14 Aralık operasyonunda gözaltına alınan dizi senaristlerinin verdiği ifadeler şüpheleri kuvvetlendirdi. Senaryo yazarları (Senaristler), senaryoları kendilerinin yazmadığını söyledi. 'Tek Türkiye' dizisinin yönetmeni Naci Berksoy, Tahşiye suçlamalarının odağında yer alan 'Karanlık Kurul' bölümü için, 'bize hazır paket halinde geldi' dedi. Senaryo yazarları Radiye Ebru Şenvardar ve Elif Yılmaz ise dizinin hikayesini kendilerinin yazmadığını, dizi seti çalışanı olduklarını ve isimlerinin dizinin künyesine öylesine yazıldığını söylediler. Tutuklanan 4 isimden biri olan STV Başkanı Hidayet Karaca ise senaristlerle çelişen bir ifade verdi. 'Senaryoyu dizinin senaristleri hayal dünyalarında kurgulayarak yazdı' dedi. Bu çelişkileri yazısında işleyen Akit gazetesinin avukatı ve yazarı Ali İhsan Karahasanoğlu ise hukuk açısından bu çelişkilerin şüphelilerin aleyhinde çok büyük bir delil olacağını, ancak zanlıların bunun farkında olmadıklarını çarpıcı şekilde dile getiriyor.
19.12.2014 18:24 Paralel yapının 2010 yılındaki ‘Tahşiye’ kumpasına yönelik düzenlenen 14 Aralık operasyonunda gözaltına alınanların sorgusunda savcılığın şüphelerini güçlendiren deliller ortaya çıktı. Samanyolu TV’de yayınlanan ‘Tek Türkiye’ ve ‘Sungurlar’ dizilerinin yapımcı ve senaristi olan 4 kişi savcılık tarafından serbest bırakılmıştı.
TALİMAT GELİYORDU
Yapımcı Salih Asan, yönetmen Engin Koç, senaristler Hikmet Tombulca, Ali Kara ve Samim Noyan, İstanbul Emniyeti'nde soruşturma savcıları İrfan Fidan ve Hasan Yılmaz’a verdikleri ifadenin ardından serbest bırakıldı.

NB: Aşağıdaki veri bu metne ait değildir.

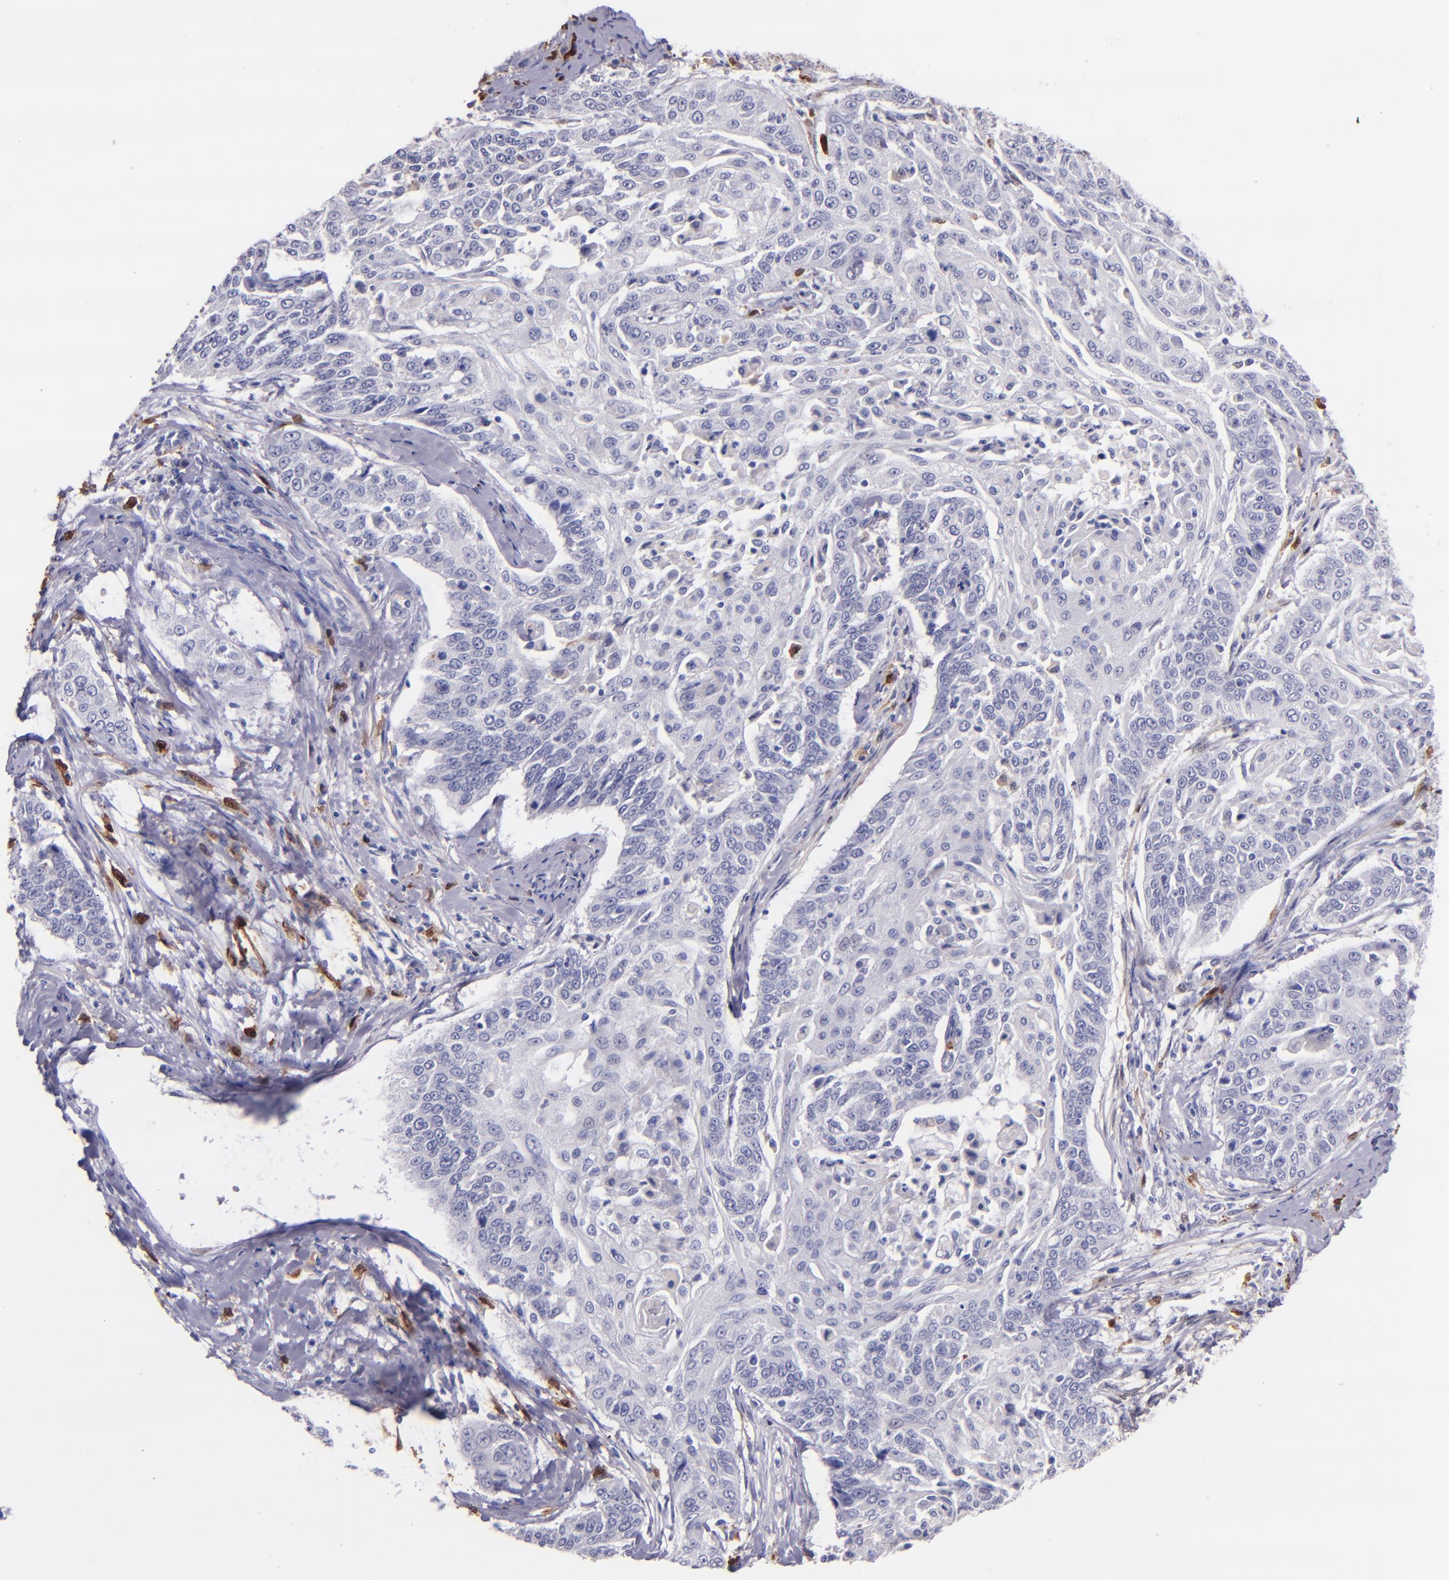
{"staining": {"intensity": "negative", "quantity": "none", "location": "none"}, "tissue": "cervical cancer", "cell_type": "Tumor cells", "image_type": "cancer", "snomed": [{"axis": "morphology", "description": "Squamous cell carcinoma, NOS"}, {"axis": "topography", "description": "Cervix"}], "caption": "This is an immunohistochemistry micrograph of human cervical cancer (squamous cell carcinoma). There is no expression in tumor cells.", "gene": "F13A1", "patient": {"sex": "female", "age": 64}}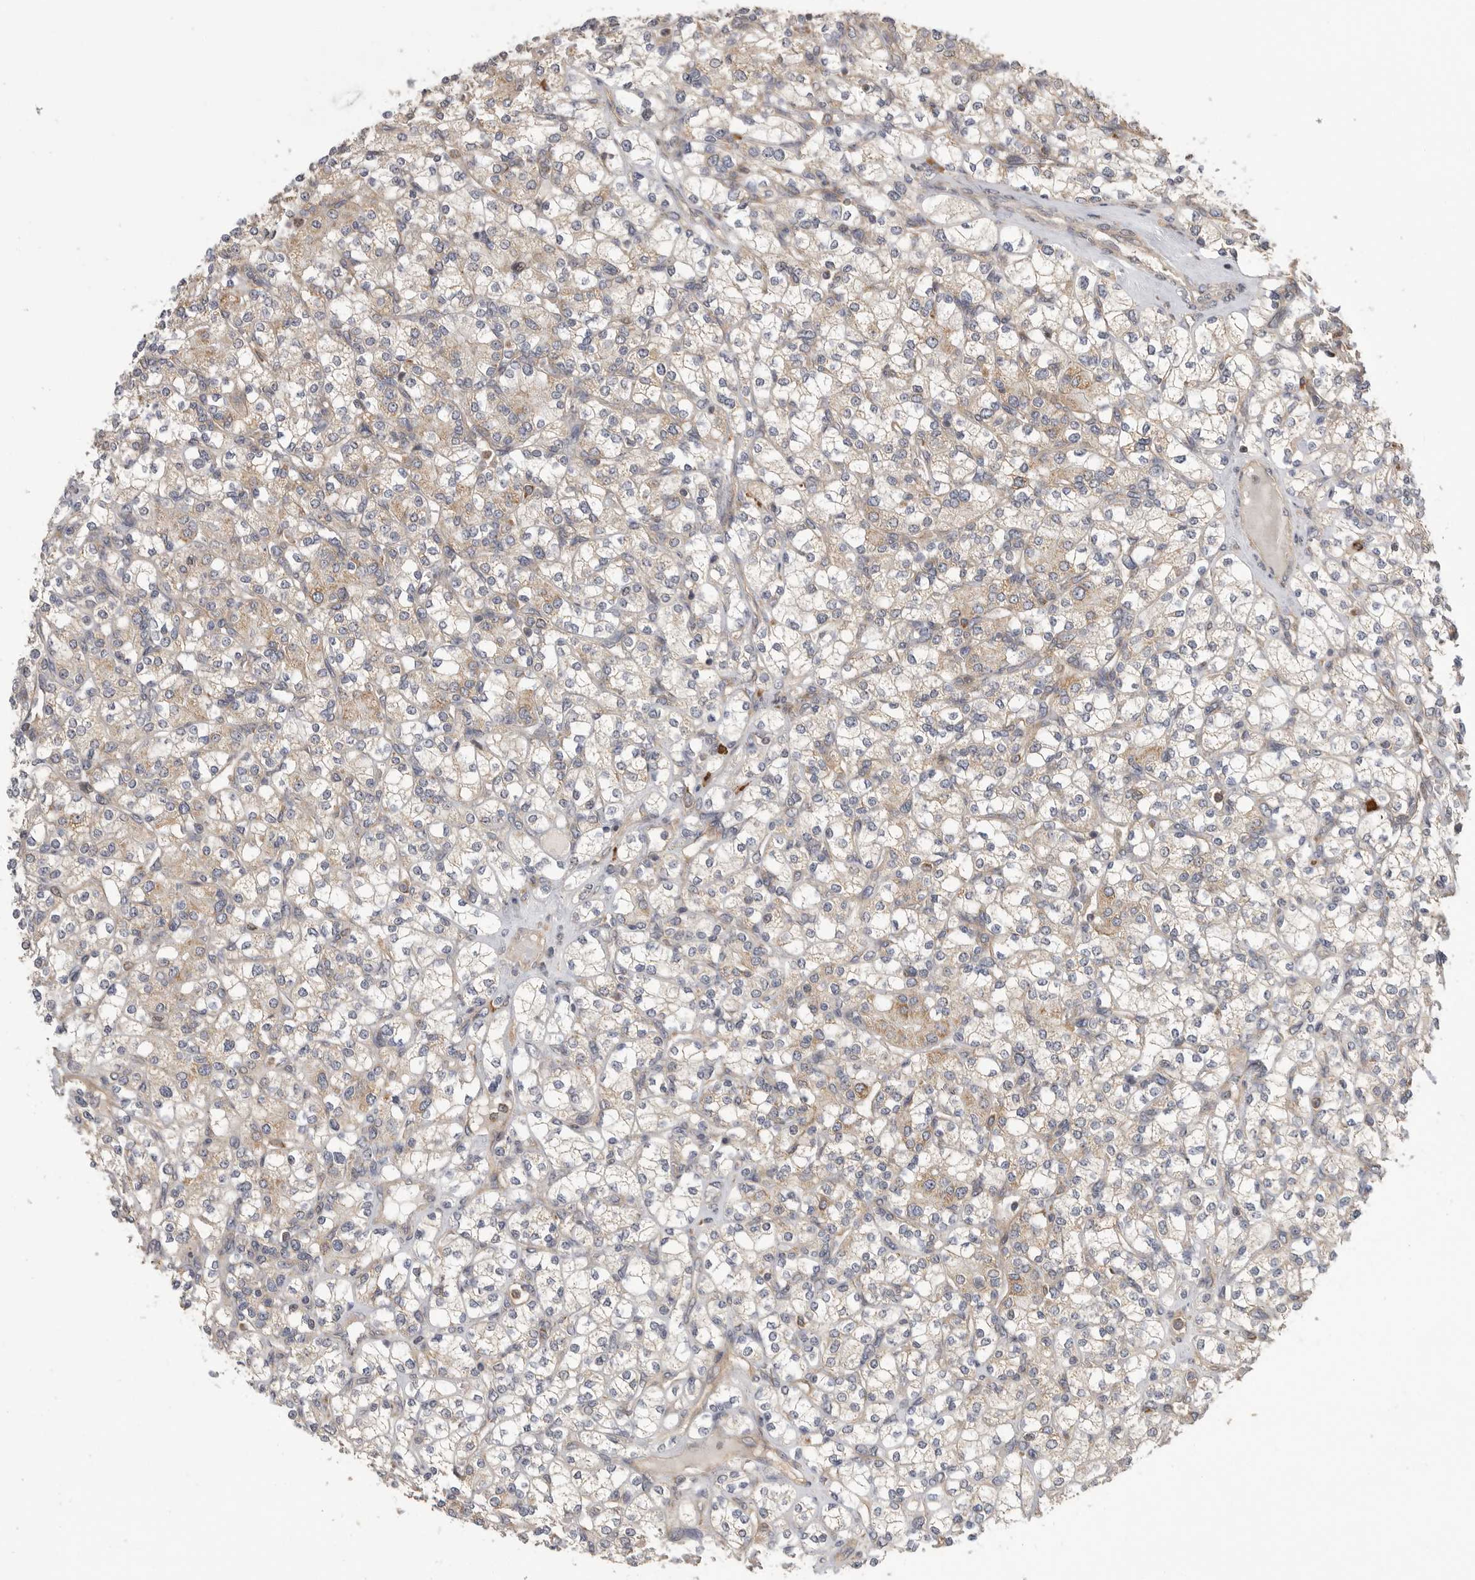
{"staining": {"intensity": "negative", "quantity": "none", "location": "none"}, "tissue": "renal cancer", "cell_type": "Tumor cells", "image_type": "cancer", "snomed": [{"axis": "morphology", "description": "Adenocarcinoma, NOS"}, {"axis": "topography", "description": "Kidney"}], "caption": "This is an immunohistochemistry histopathology image of human renal cancer (adenocarcinoma). There is no expression in tumor cells.", "gene": "OXR1", "patient": {"sex": "male", "age": 77}}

Savcı tarafından serbest bırakılan dizi ekibinin ifadeleri dikkat çeken ayrıntılar içeriyor. Samanyolu TV’deki ‘Tek Türkiye’ ve ‘Sungurlar’ dizilerinin senaristleri, soruşturma dosyasına konu olan ‘Karanlık Kurul’daki ‘Tahşiye’ grubuyla ilgili metinleri kendilerinin yazmadığını söyledi. Senaristler, “Karanlık Kurul diyaloglarını biz yazmıyorduk. Orada nelerin söyleneceği bizlere yazılı olarak geliyordu” dedi.
SENARİSTLER: SENARYOYU BİZ YAZMADIK
STV'deki 'Tek Türkiye' dizisinin yönetmeni Naci Çelik Berksoy, ifadesinde dizinin içerisindeki karanlık kurulun hazır şekilde, seslendirilmiş dublajlanmış paket olarak geldiğini söylediği öğrenildi. Kendilerinin sadece gelen karanlık kurulu bölümün içine yerleştirdiklerini anlatan Berksoy suçlamaları kabul etmediği öğrenildi.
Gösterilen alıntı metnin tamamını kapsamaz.